Supplied data:
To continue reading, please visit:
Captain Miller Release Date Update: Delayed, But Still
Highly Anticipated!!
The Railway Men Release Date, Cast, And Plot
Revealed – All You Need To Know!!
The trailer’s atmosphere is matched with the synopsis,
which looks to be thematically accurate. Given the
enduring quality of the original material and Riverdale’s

* * *

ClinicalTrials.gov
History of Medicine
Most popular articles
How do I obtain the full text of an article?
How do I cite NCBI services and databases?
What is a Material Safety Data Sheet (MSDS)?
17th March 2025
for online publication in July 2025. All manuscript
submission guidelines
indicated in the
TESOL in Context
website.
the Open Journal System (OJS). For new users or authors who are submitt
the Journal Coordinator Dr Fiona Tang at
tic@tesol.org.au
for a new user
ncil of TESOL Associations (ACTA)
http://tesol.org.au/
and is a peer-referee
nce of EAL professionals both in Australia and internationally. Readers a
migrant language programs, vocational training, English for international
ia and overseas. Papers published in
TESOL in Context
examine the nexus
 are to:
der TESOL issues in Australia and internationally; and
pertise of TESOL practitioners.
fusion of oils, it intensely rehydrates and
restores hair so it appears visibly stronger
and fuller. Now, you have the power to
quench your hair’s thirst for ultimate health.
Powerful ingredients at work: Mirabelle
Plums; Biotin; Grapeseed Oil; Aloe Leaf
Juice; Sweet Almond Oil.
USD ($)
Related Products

Job: Copy the entries above exactly, but only from the line holding "restores hair so it appears visibly stronger" through the line holding "Related Products", both included.

Output for this exercise:
restores hair so it appears visibly stronger
and fuller. Now, you have the power to
quench your hair’s thirst for ultimate health.
Powerful ingredients at work: Mirabelle
Plums; Biotin; Grapeseed Oil; Aloe Leaf
Juice; Sweet Almond Oil.
USD ($)
Related Products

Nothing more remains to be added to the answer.